### Passage shown
== Segment start ==
Earth: Planet of Altered States
Please RATE and FAVORITE, and view full screen 1080p. Natural and human-caused change captured in these extraordinary image sequences covering years and decades of time. Read about the individual sequences on:
http://earthobservatory.nasa.gov/Features/WorldOfChange/index.php
Earth is constantly changing. Some changes are a natural part of the climate system, such as the seasonal expansion and contraction of the Arctic sea ice pack. The responsibility for other changes, such as the Antarctic ozone hole, falls squarely on humanity’s shoulders. NASA’s World of Change series documents how our planet’s land, oceans, atmosphere, and Sun are changing over time.
Mt. St. Helens
The devastation of the May 18, 1980, eruption of Mt. St. Helens and the gradual recovery of the surrounding landscape is documented in this series of satellite images from 1979–2009.
Aral Sea
A massive irrigation project in the Kyzylkum Desert of central Asia has devastated the Aral Sea over the past 50 years. These images show the continued decline of the Southern Aral Sea in the past decade, as well as the first steps of recovery in the Northern Aral Sea in recent years.
== Segment end ==
### Assignment A
Update the World of Change passage by rewriting the stretch from "Earth: Planet of" through "changing over time." with "constantly" replaced by "continually".
### Assignment B
According to the World of Change passage, why has the Aral Sea been devastated over the past 50 years?
### Assignment C
On what date did Mt. St. Helens erupt, according to the World of Change passage?

(Camera intrinsics and pose data)
== Segment start ==
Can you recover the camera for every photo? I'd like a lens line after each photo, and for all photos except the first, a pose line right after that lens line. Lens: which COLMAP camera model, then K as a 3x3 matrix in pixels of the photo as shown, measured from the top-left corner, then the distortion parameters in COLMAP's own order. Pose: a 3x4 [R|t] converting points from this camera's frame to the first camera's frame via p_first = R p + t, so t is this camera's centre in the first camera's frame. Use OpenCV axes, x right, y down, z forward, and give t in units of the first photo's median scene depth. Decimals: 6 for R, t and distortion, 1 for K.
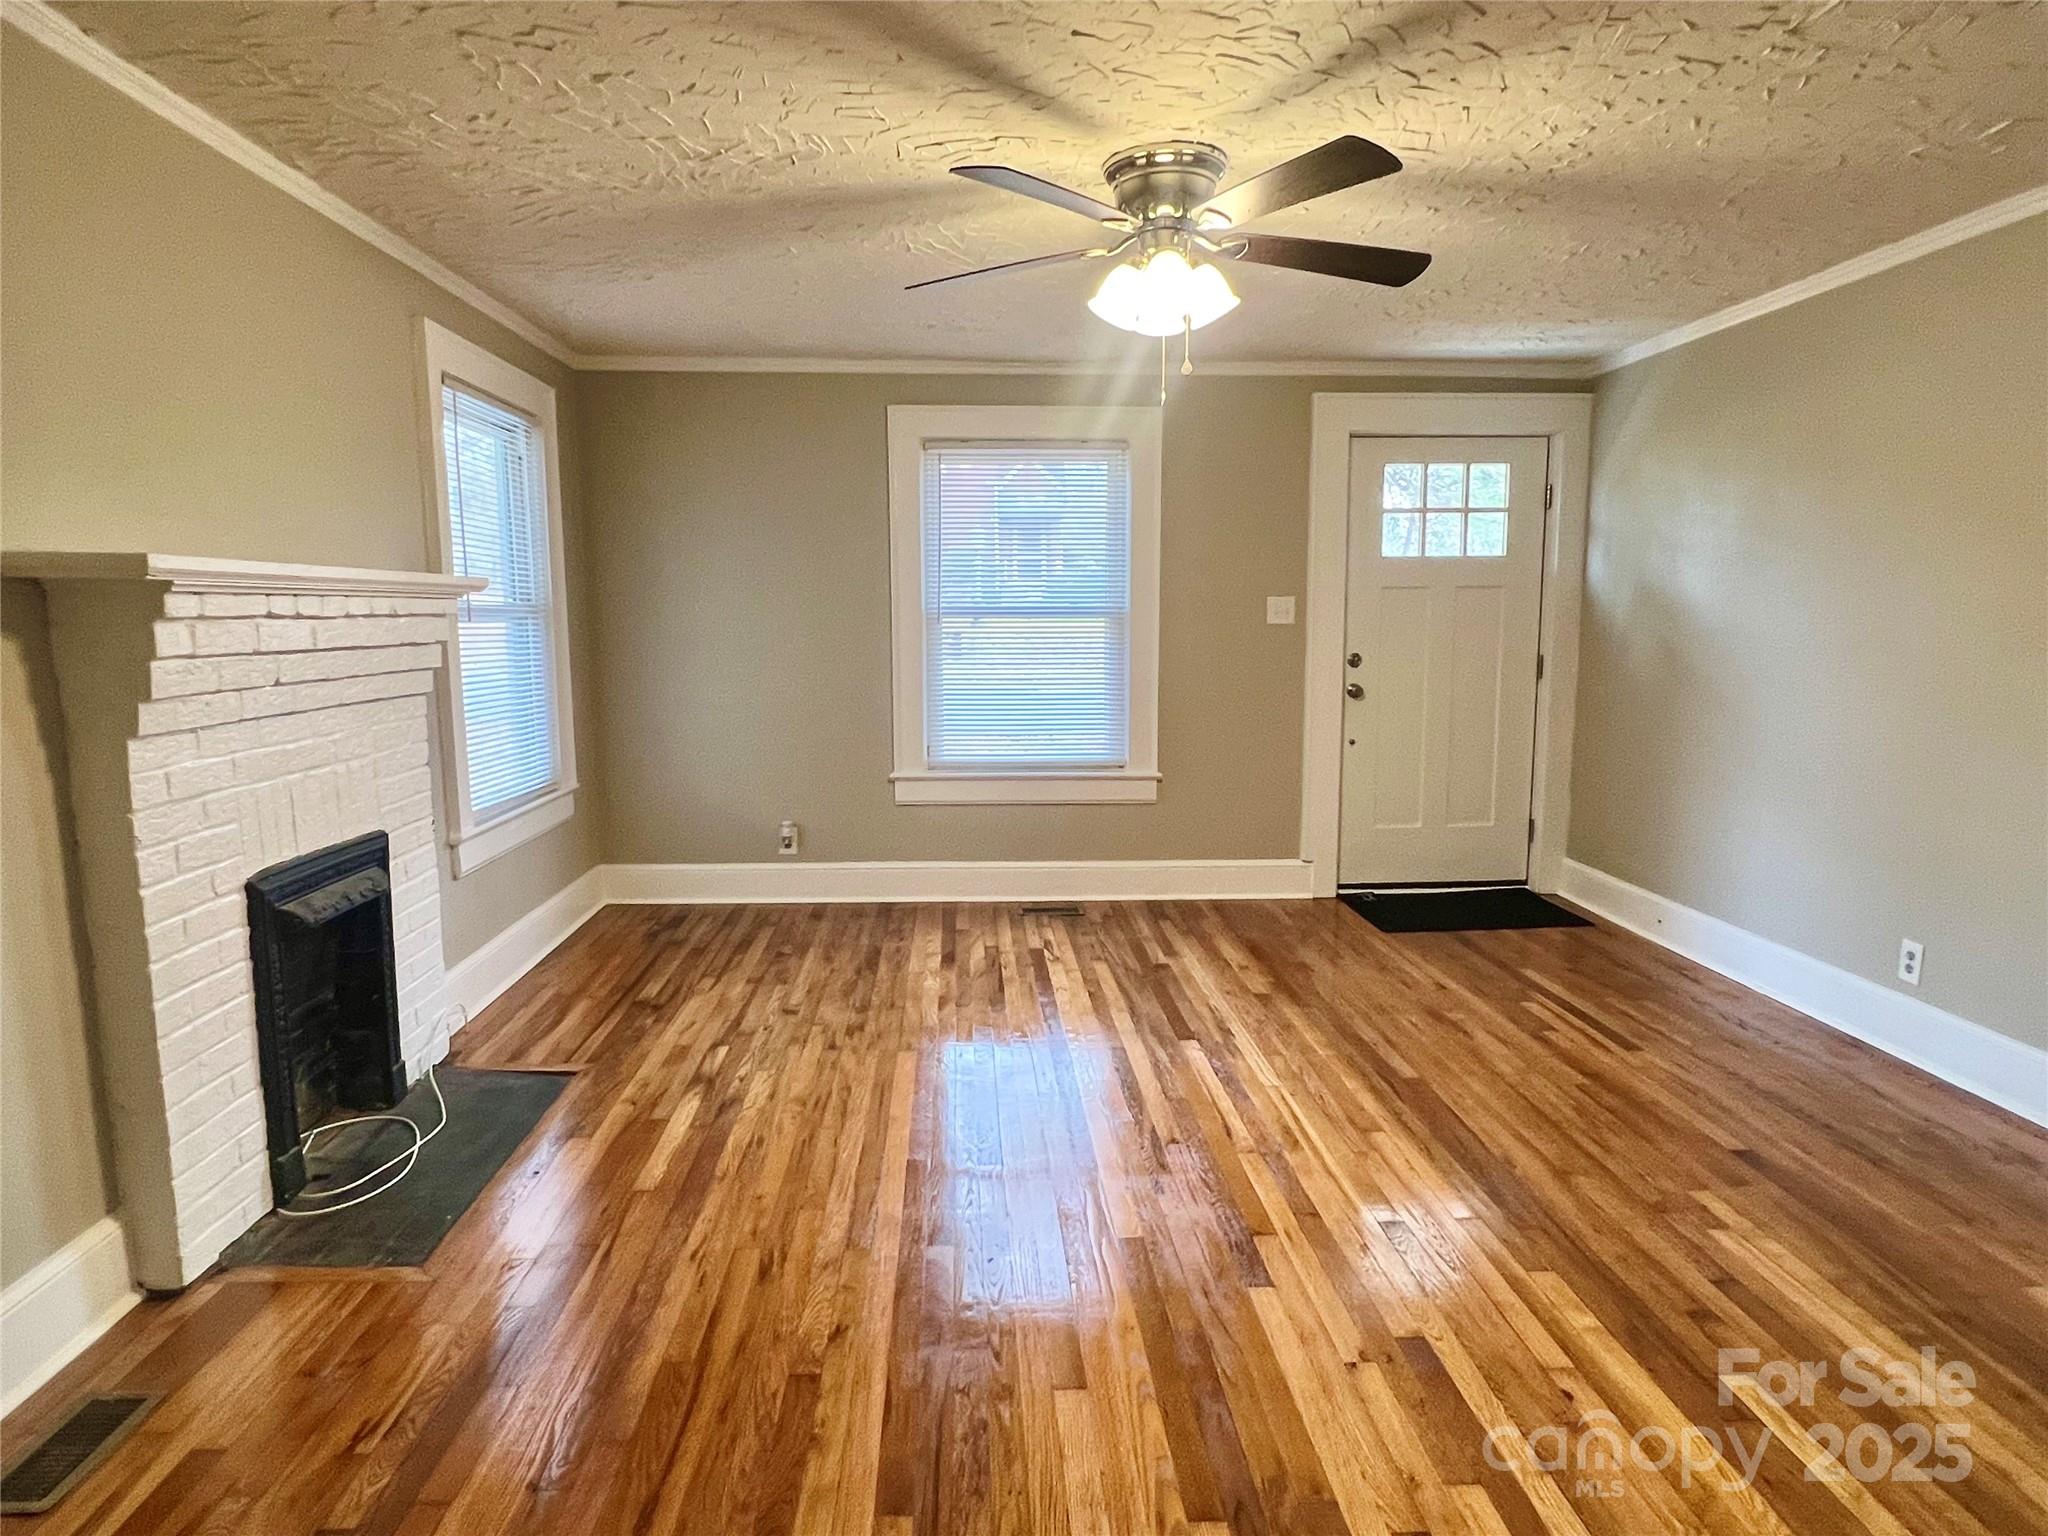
lens RADIAL K [[1227.3, 0, 1011.8], [0, 1227.3, 760.7], [0, 0, 1]] dist [-0.000188, 0.000429]
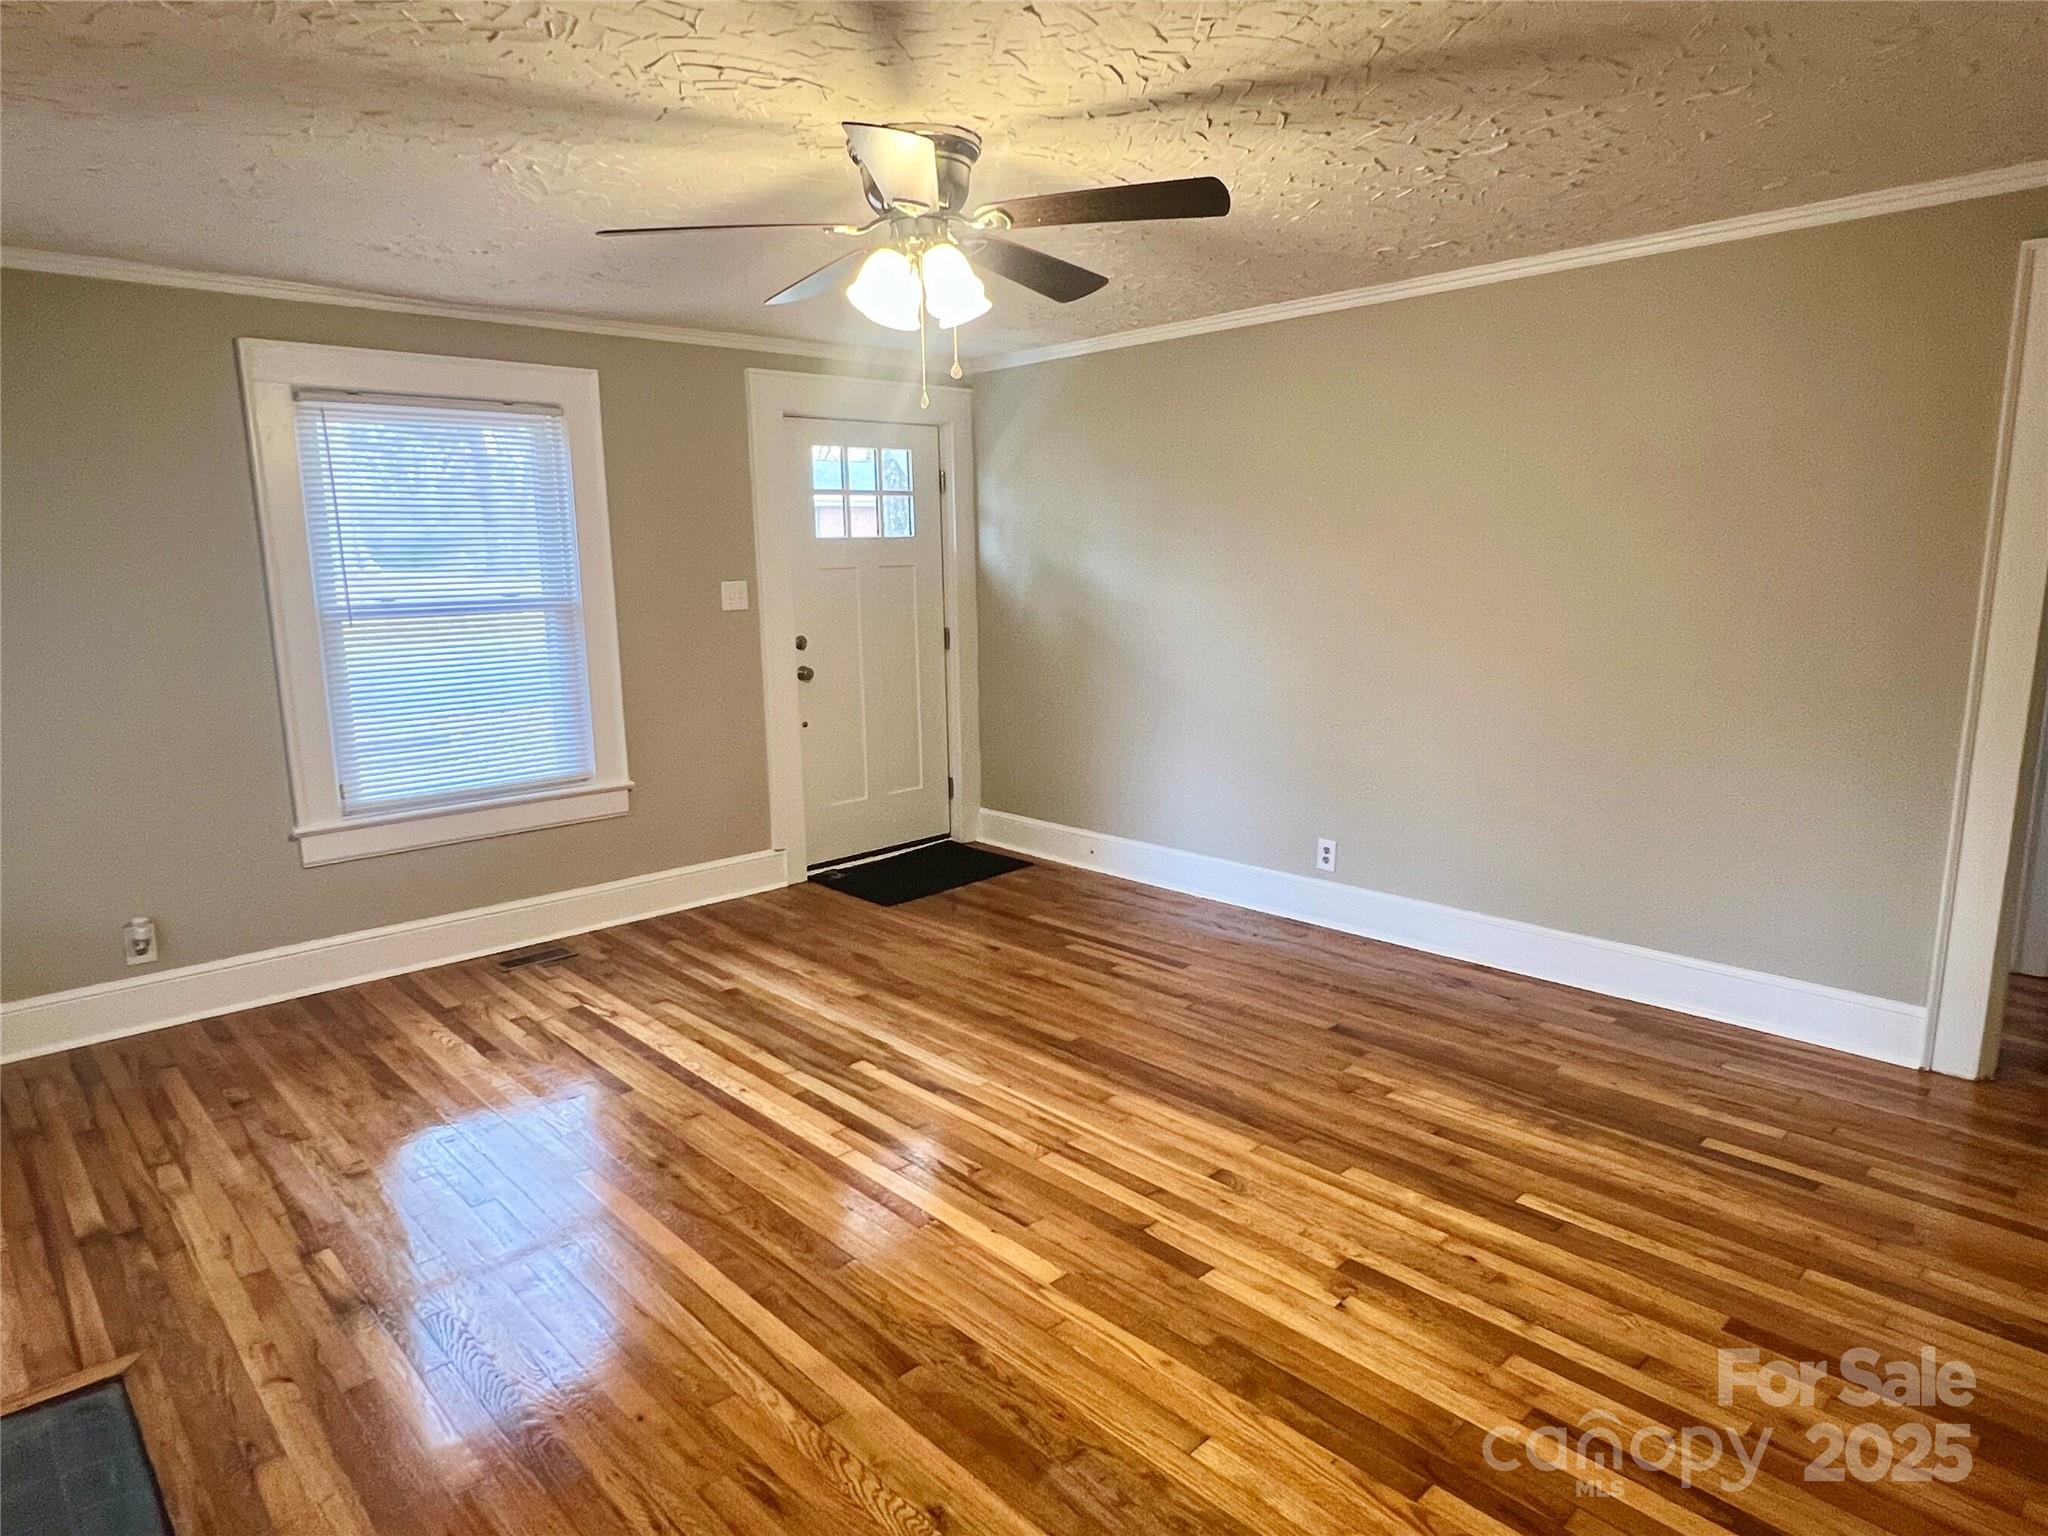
lens RADIAL K [[1227.3, 0, 1015.6], [0, 1227.3, 761.0], [0, 0, 1]] dist [-0.000188, 0.000429]
pose [[0.758219, -0.121663, 0.640549, -0.330046], [0.094581, 0.992568, 0.076569, -0.064412], [-0.645104, 0.002528, 0.764091, 0.178113]]
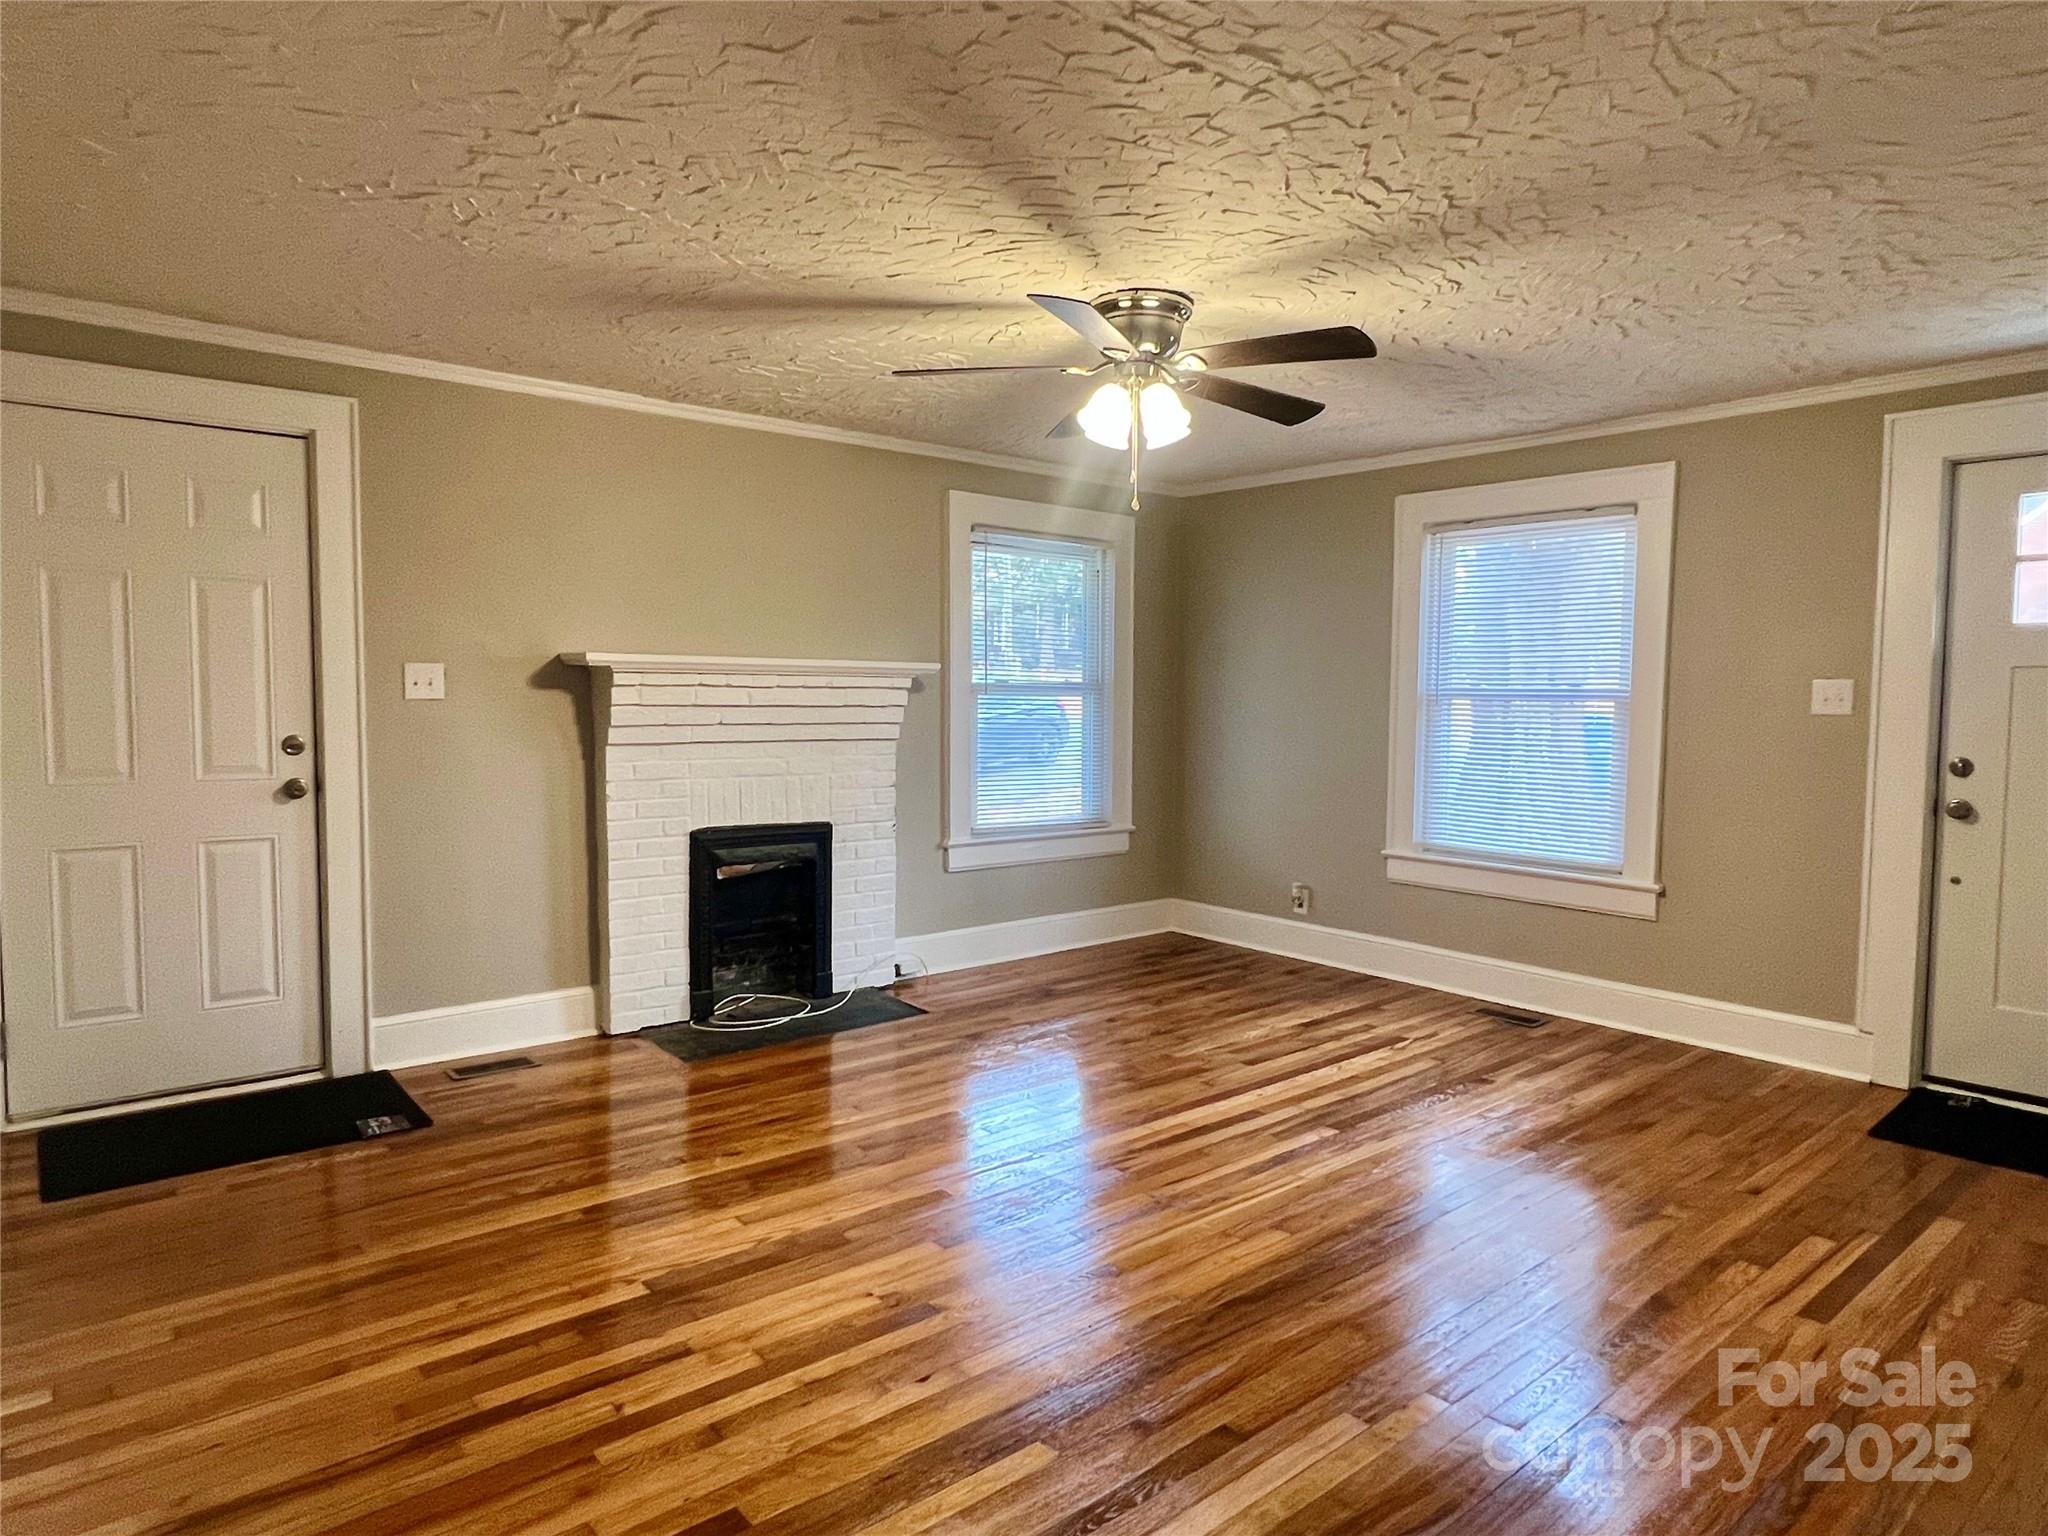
lens RADIAL K [[1227.3, 0, 1013.0], [0, 1227.3, 758.0], [0, 0, 1]] dist [-0.000188, 0.000429]
pose [[0.610446, 0.053629, -0.790240, 0.706931], [-0.109181, 0.993878, -0.016891, -0.019824], [0.784497, 0.096591, 0.612565, 0.166803]]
== Segment end ==
### Exercise output A
Earth: Planet of Altered States
Please RATE and FAVORITE, and view full screen 1080p. Natural and human-caused change captured in these extraordinary image sequences covering years and decades of time. Read about the individual sequences on:
http://earthobservatory.nasa.gov/Features/WorldOfChange/index.php
Earth is continually changing. Some changes are a natural part of the climate system, such as the seasonal expansion and contraction of the Arctic sea ice pack. The responsibility for other changes, such as the Antarctic ozone hole, falls squarely on humanity’s shoulders. NASA’s World of Change series documents how our planet’s land, oceans, atmosphere, and Sun are changing over time.

### Exercise output B
A massive irrigation project in the Kyzylkum Desert of central Asia has devastated the Aral Sea over that period.

### Exercise output C
May 18, 1980.